Most of the time, I use the base R commands for accessing information from a
model and only resort to the `broom` commands when I need to access very specific
quantities.
```{r}
head(iris)
predict(model, interval='confidence')
# Remove any previous model prediction values that I've added,
# and then add the model predictions
iris <- iris %>%
dplyr::select( -matches('fit'), -matches('lwr'), -matches('upr') ) %>%
cbind( predict(model, newdata=., interval='confidence') )
head(iris, n=3)
```
Now that the fitted values that define the regression lines and the associated
confidence interval band information have been added to my `iris` data set, we
can now plot the raw data and the regression model predictions.
```{r}
ggplot(iris, aes(x=Sepal.Length, color=Species)) +
geom_point( aes(y=Petal.Length) ) +
geom_line( aes(y=fit) ) +
geom_ribbon( aes( ymin=lwr, ymax=upr, fill=Species), alpha=.3 ) # alpha is the ribbon transparency
```
Now to add the R-squared value to the graph, we need to add a simple text layer.
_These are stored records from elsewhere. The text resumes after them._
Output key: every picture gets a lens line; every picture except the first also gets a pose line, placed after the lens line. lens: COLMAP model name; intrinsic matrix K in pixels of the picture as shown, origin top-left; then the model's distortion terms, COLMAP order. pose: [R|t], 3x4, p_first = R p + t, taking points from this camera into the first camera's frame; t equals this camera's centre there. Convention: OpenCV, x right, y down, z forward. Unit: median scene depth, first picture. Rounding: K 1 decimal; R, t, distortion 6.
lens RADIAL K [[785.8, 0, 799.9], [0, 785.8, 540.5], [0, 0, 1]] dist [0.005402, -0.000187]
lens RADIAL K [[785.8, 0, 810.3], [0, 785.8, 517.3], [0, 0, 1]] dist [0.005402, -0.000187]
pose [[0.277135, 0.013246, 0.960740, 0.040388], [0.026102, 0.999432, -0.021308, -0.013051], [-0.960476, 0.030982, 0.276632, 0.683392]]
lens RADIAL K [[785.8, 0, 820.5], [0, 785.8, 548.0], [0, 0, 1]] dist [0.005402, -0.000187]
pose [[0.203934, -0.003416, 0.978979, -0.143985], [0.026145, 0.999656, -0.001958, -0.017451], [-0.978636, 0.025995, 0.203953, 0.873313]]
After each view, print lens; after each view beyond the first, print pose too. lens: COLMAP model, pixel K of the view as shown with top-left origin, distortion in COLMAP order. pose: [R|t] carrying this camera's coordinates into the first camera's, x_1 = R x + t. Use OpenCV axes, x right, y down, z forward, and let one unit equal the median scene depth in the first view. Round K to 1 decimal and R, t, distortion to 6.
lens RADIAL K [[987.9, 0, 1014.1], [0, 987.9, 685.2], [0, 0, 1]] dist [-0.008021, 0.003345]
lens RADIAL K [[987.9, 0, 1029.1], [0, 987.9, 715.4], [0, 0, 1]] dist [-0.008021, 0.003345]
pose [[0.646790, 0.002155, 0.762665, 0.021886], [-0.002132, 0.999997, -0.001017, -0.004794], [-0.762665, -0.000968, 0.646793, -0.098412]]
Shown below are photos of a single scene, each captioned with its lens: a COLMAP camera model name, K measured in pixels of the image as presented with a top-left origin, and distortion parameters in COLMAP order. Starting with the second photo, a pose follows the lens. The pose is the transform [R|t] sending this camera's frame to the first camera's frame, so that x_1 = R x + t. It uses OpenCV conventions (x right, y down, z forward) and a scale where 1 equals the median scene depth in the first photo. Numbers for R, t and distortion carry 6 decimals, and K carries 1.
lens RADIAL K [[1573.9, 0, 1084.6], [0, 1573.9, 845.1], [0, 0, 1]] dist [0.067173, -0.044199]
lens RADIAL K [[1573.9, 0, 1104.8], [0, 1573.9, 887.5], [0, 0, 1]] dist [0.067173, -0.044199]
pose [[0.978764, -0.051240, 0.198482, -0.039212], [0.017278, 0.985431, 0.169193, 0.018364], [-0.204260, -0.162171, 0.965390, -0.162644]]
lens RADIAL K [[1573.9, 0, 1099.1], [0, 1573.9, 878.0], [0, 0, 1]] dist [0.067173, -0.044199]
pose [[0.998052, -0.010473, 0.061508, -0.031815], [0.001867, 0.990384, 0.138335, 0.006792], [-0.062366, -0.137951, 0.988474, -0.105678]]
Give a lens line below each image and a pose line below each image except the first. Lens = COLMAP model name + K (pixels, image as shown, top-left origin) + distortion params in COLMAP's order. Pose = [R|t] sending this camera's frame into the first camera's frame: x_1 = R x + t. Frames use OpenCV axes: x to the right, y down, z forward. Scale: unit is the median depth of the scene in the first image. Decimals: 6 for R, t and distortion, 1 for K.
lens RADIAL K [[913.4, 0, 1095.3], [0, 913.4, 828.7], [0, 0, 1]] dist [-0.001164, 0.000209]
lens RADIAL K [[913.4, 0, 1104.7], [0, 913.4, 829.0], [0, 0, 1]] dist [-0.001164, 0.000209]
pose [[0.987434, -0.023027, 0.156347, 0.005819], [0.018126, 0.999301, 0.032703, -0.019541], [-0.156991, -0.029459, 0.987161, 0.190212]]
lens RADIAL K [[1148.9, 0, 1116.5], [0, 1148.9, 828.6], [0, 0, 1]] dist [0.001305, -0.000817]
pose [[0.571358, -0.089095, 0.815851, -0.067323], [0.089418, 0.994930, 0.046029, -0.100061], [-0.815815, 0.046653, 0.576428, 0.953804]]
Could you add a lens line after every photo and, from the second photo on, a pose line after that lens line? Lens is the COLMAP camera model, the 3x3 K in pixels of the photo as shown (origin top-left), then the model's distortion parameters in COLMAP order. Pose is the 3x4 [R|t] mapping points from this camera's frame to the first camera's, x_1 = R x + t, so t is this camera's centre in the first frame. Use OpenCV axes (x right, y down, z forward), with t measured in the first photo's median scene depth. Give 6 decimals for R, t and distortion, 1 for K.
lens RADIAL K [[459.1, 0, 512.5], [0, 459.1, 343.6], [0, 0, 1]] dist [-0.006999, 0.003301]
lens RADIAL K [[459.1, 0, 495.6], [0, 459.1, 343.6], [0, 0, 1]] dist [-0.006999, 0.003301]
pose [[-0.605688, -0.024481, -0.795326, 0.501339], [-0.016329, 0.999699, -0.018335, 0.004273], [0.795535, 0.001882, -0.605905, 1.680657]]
To do that, I'll make a data frame that has the information, and then add the
x and y coordinates for where it should go.
```{r}
Rsq_string <-
broom::glance(model) %>%
select(r.squared) %>%
mutate(r.squared = round(r.squared, digits=3)) %>% # only 3 digits of precision
mutate(r.squared = paste('Rsq =', r.squared)) %>% # append some text before
pull(r.squared)
ggplot(iris, aes(x=Sepal.Length, y=Petal.Length, color=Species)) +
geom_point( ) +
geom_line( aes(y=fit) ) +
geom_ribbon( aes( ymin=lwr, ymax=upr, fill=Species), alpha=.3 ) + # alpha is the ribbon transparency
annotate('label', label=Rsq_string, x=7, y=2, size=7)
```
## Exercises {#Exercises_ModelBuilding}
1. Using the `trees` data frame that comes pre-installed in R, fit the regression
model that uses the tree `Height` to explain the `Volume` of wood harvested from the tree.
a) Graph the data
b) Fit a `lm` model using the command `model <- lm(Volume ~ Height, data=trees)`.
c) Print out the table of coefficients with estimate names, estimated value,
standard error, and upper and lower 95% confidence intervals.
d) Add the model fitted values to the `trees` data frame along with the
regression model confidence intervals.
e) Graph the data and fitted regression line and uncertainty ribbon.
f) Add the R-squared value as an annotation to the graph.
2. The data set `phbirths` from the `faraway` package contains information on
birth weight, gestational length, and smoking status of mother. We'll fit a
quadratic model to predict infant birth weight using the gestational time.
a) Create two scatter plots of gestational length and birth weight, one for
each smoking status.
b) Remove all the observations that are premature (less than 36 weeks). For
the remainder of the problem, only use these full-term babies.
c) Fit the quadratic model
```{r, eval=FALSE}
model <- lm(grams ~ poly(gestate,2) * smoke, data=phbirths)
```
d) Add the model fitted values to the `phbirths` data frame along with the
regression model confidence intervals.
e) On your two scatter plots from part (a), add layers for the model fits and
ribbon of uncertainty for the model fits.
f) Create a column for the residuals in the `phbirths` data set using any of
the following:
```{r, eval=FALSE}
phbirths$residuals = resid(model)
phbirths <- phbirths %>% mutate( residuals = resid(model) )
phbirths <- broom::augment(model, phbirths)
```
g) Create a histogram of the residuals.